If you've been following along with my content, you know how I feel about remarketing. There was a time when it made a whole lot of sense to target people who visited your website, were on your email list, or engaged with your content. Remarketing used to make up about 90% of my ad budget. But in most cases today, it just isn't necessary.

We used remarketing before because Meta needed us to identify the people most likely to convert. Meta doesn't need that anymore. If you run sales campaigns, you can see in audience segments and breakdowns that Meta targets these people automatically. That's why I say remarketing is generally unnecessary. It has issues with scalability, incrementality, and misleading results.

That said, I'm not 100% anti-remarketing. There is a very specific situation where it can be useful.

The Tiered Business Model Example
Let's say you have a low-ticket offer to bring people into your funnel. Maybe it's a $30 webinar or mini-course. The goal isn't to profit from that product but to move people toward a high-ticket offer, maybe $10,000. A lot of work goes into upgrading those low-ticket buyers. You might have a sales team reaching out by phone or text. You may have automated email sequences explaining the benefits of the high-ticket product.

You probably won't run ads directly for the $10,000 offer. It’s difficult to generate enough profitable volume at that price point with cold audiences. It can also lead to higher refunds, which are a cost of business. So instead, you advertise the low-ticket product. You might not be profitable at that stage, but that’s not the point. The goal is to get those upgrades, and that’s where profitability happens.

Where Remarketing Fits In
You track the sales funnel closely. How many low-ticket buyers upgrade? That determines profitability. Your outreach and email sequences are critical. But you can support them with ads.

Here’s the setup:

  • Create at least two custom audiences of people who recently purchased your low-ticket product. Use a website custom audience and a customer list audience. Neither is perfect, so combine them.
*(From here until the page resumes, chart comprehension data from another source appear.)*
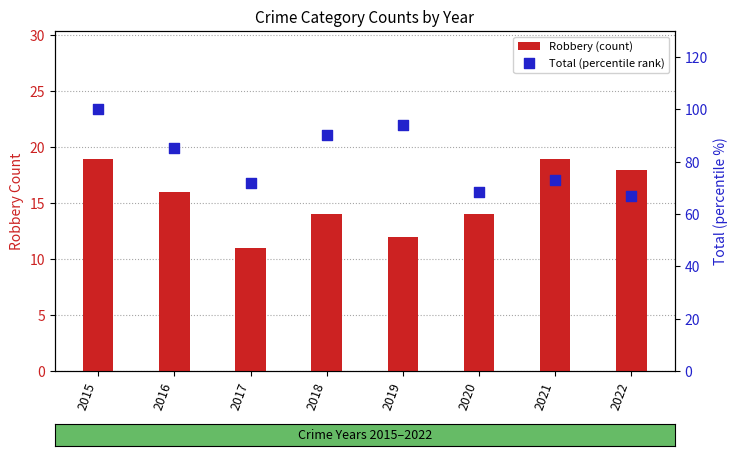

What is the total value across all series at 2020?

82.3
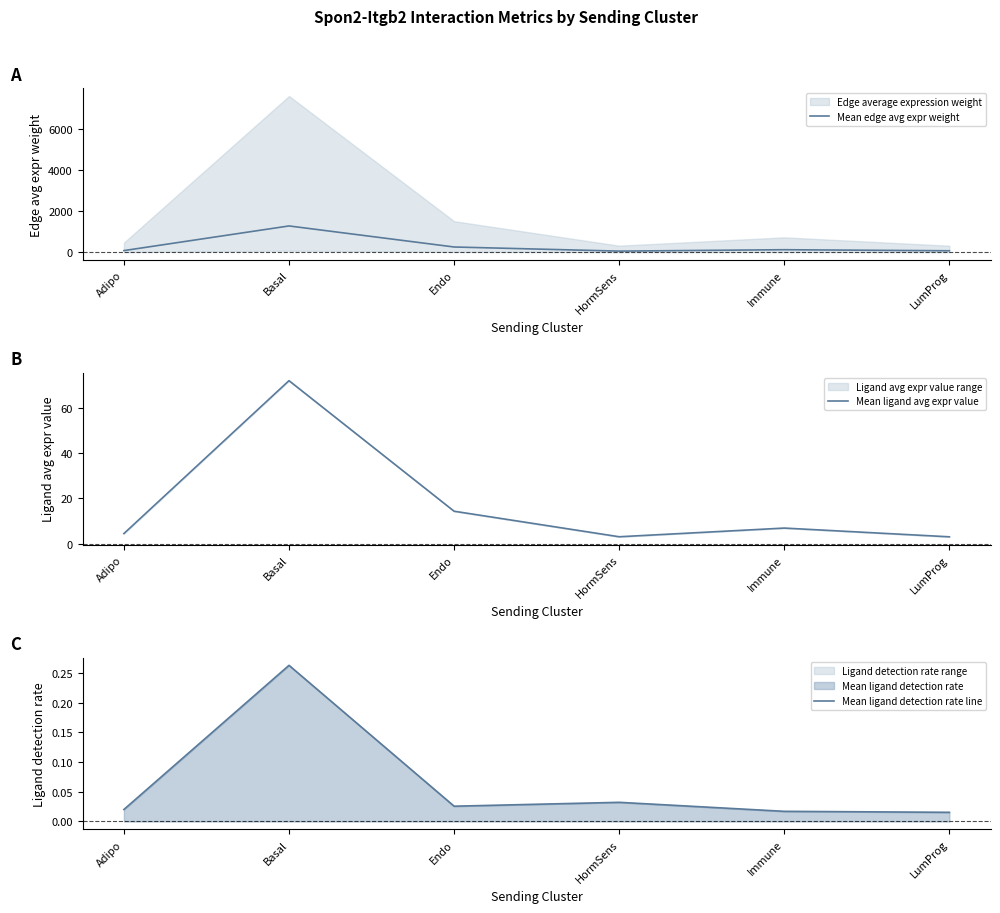

List the series in order of their peak value, lowest first.

Mean ligand detection rate line, Mean ligand avg expr value, Mean edge avg expr weight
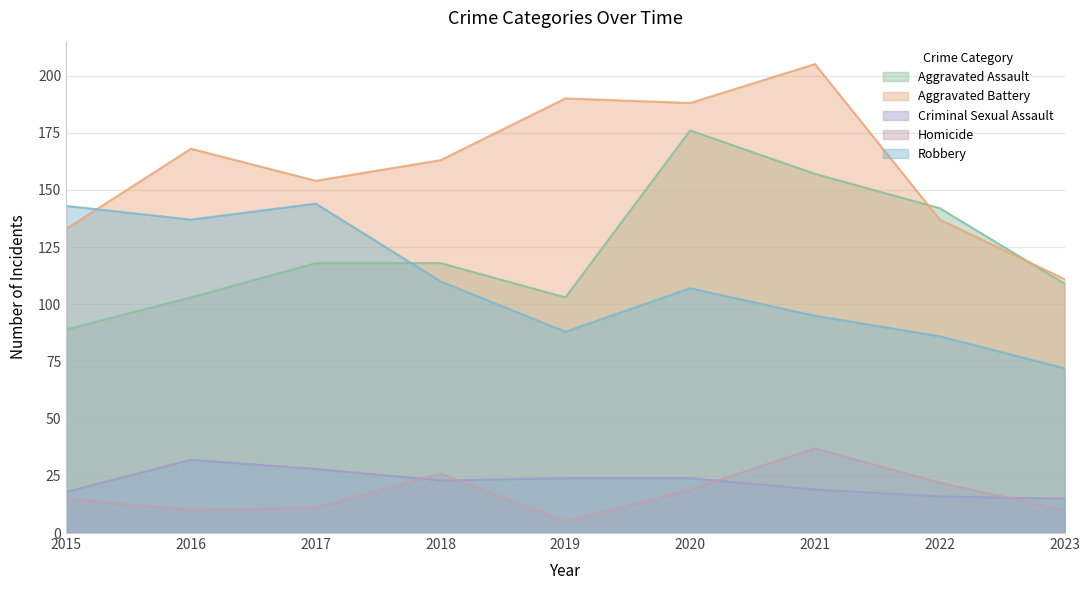

Rank the series at 2017 from highest to lowest value.

Aggravated Battery, Robbery, Aggravated Assault, Criminal Sexual Assault, Homicide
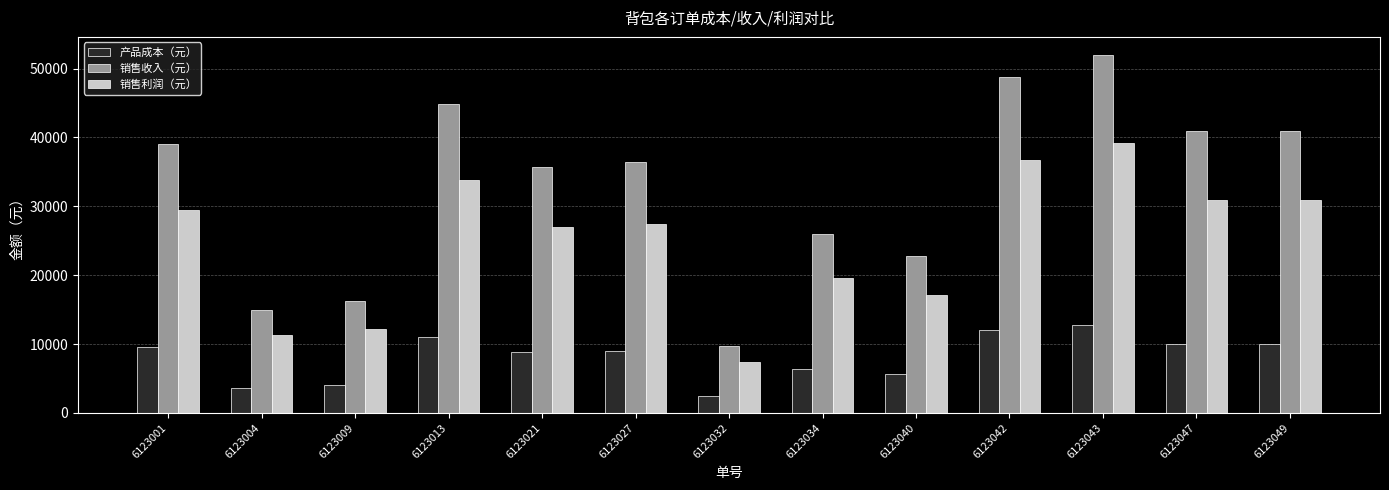

Are the bars horizontal?

No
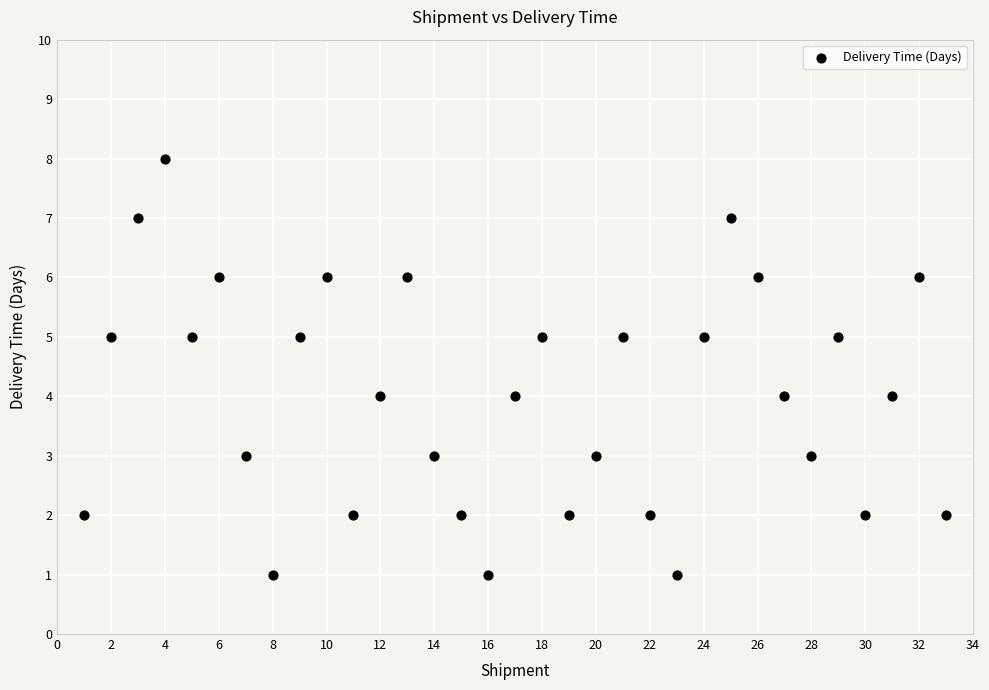

What is the range of X values (max minus min)?

32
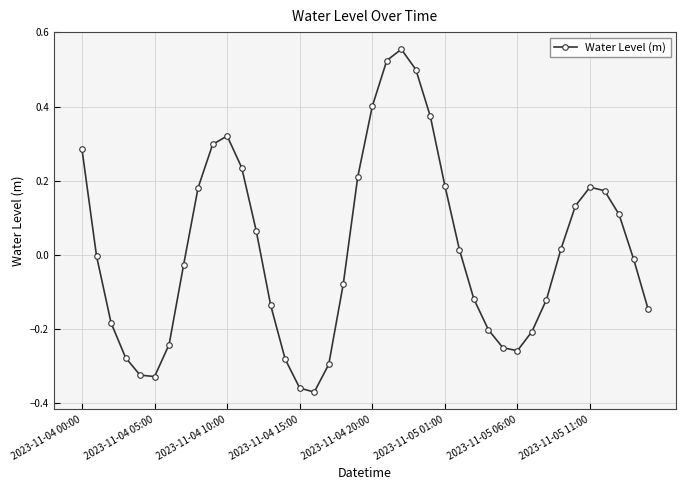

True or false: there are more than 1 points higher than both neighbors.

True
  • Run a campaign with the Awareness objective and choose Maximize Reach as the performance goal. This ensures you reach all of those people, not just a percentage.

  • Because your audience may be small, you could face delivery issues. Reach optimization helps minimize that.

  • Set a frequency cap that makes sense for your sales cycle. Maybe one or two impressions per day instead of Meta’s two per week default.

  • Only target those custom audiences. This is one of the rare times you’ll want to turn Advantage+ Audience off.

  • Stick to impactful placements like feeds, reels, and stories. With reach optimization, low-impact placements like the right column will water down delivery.

  • Create ads that mimic your sales outreach and email messaging. If you have access to ad sequencing, you can even set the order people see these ads.

Why This Matters
You may struggle to reach people by phone or text. They might ignore your emails, or those messages could end up in spam. Or maybe they’ve seen everything and still aren’t convinced. These ads give you another chance to reinforce the message. Since the audience is small, the costs will be low. But these ads can work alongside your outreach to close the sale.

The Bottom of the Glass
Remarketing isn’t something I recommend in most cases, but here it can be useful. Don’t get fooled by ridiculous return on ad spend numbers that show up in Ads Manager. They’ll be inflated, not scalable, and misleading. That’s not the point.

The point is to give yourself another lever to help convert low-ticket buyers into high-ticket customers. If you have a similar business model, this is worth testing.